● **What the exercise asks**
Rewrite the stretch of the records from the line containing "name author: (L.) Desv." through the line containing "scientific name: Cirsium undulatum", replacing "locality" with "place" and leaving everything else as it is.

● **Saved data entries**
━━━━━━━━━━━━━━━━━━━━━━━━━━━━━━
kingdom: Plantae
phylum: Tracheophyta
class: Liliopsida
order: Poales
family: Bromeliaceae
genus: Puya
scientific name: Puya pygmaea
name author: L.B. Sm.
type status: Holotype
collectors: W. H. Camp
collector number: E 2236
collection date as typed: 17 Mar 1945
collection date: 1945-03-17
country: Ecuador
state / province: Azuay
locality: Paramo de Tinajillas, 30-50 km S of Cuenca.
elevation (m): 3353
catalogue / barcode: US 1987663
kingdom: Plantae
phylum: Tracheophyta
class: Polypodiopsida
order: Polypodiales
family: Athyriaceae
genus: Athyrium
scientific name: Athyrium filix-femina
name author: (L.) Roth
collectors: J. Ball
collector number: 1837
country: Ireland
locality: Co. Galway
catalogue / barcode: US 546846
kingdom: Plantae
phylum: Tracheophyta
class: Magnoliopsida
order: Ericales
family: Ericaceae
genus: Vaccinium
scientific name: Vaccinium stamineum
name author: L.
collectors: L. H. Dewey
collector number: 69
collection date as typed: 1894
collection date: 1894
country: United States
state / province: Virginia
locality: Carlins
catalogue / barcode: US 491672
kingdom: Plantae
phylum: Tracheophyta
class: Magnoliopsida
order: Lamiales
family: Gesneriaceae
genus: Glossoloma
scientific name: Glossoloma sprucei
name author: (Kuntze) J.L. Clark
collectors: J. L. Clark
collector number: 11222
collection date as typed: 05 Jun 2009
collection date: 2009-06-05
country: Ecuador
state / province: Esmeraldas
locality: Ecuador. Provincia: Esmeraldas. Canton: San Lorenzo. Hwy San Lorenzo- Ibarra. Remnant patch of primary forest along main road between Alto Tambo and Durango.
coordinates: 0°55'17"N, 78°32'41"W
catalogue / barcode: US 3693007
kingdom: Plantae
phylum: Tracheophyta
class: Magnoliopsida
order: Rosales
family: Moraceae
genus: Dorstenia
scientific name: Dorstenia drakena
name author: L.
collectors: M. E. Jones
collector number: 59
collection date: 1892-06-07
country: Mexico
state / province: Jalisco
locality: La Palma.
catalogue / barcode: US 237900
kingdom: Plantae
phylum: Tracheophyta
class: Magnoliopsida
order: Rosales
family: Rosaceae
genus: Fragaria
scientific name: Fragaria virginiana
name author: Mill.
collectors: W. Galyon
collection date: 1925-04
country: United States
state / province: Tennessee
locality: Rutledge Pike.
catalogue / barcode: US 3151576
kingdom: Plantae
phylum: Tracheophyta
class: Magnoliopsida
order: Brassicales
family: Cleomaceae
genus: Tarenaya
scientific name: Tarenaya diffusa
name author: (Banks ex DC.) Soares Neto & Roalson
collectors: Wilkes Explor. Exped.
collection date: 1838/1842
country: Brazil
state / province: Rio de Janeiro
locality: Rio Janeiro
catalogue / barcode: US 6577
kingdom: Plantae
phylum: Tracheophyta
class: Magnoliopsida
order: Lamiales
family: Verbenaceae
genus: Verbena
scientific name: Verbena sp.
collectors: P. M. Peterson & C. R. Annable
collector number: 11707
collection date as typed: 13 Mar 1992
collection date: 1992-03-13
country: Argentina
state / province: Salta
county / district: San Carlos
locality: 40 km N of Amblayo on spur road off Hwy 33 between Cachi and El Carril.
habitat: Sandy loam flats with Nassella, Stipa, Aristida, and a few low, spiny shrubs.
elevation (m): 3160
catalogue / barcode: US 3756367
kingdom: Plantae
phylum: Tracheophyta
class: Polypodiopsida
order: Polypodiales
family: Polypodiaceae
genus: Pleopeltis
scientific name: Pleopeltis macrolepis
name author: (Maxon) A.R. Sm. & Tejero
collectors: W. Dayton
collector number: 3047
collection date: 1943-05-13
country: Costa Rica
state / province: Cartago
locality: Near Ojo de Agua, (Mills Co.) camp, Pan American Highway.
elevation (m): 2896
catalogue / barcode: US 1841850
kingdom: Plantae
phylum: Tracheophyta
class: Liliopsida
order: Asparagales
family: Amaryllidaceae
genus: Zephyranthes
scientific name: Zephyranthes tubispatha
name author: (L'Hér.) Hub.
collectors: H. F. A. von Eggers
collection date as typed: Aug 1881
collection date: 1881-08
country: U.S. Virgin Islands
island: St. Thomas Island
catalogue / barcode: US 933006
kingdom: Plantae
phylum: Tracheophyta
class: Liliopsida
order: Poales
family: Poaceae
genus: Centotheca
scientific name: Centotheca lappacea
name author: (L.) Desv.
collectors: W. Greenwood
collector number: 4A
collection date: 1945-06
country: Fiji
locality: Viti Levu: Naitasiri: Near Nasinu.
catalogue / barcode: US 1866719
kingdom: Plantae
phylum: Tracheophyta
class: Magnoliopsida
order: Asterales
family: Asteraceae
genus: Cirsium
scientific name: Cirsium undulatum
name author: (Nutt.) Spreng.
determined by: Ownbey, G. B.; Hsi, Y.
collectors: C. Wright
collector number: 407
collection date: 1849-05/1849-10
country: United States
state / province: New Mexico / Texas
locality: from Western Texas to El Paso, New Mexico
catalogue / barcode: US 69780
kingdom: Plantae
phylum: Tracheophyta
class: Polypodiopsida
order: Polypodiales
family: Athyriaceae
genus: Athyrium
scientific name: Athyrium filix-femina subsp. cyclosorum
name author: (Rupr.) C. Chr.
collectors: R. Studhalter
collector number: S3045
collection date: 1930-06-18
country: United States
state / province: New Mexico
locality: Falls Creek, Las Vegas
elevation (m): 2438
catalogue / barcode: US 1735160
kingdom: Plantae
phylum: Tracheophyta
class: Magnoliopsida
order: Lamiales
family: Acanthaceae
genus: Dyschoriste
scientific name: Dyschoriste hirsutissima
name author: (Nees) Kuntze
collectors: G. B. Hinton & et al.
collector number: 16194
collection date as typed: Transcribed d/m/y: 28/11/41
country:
━━━━━━━━━━━━━━━━━━━━━━━━━━━━━━
● **Output for this task**
name author: (L.) Desv.
collectors: W. Greenwood
collector number: 4A
collection date: 1945-06
country: Fiji
place: Viti Levu: Naitasiri: Near Nasinu.
catalogue / barcode: US 1866719
kingdom: Plantae
phylum: Tracheophyta
class: Magnoliopsida
order: Asterales
family: Asteraceae
genus: Cirsium
scientific name: Cirsium undulatum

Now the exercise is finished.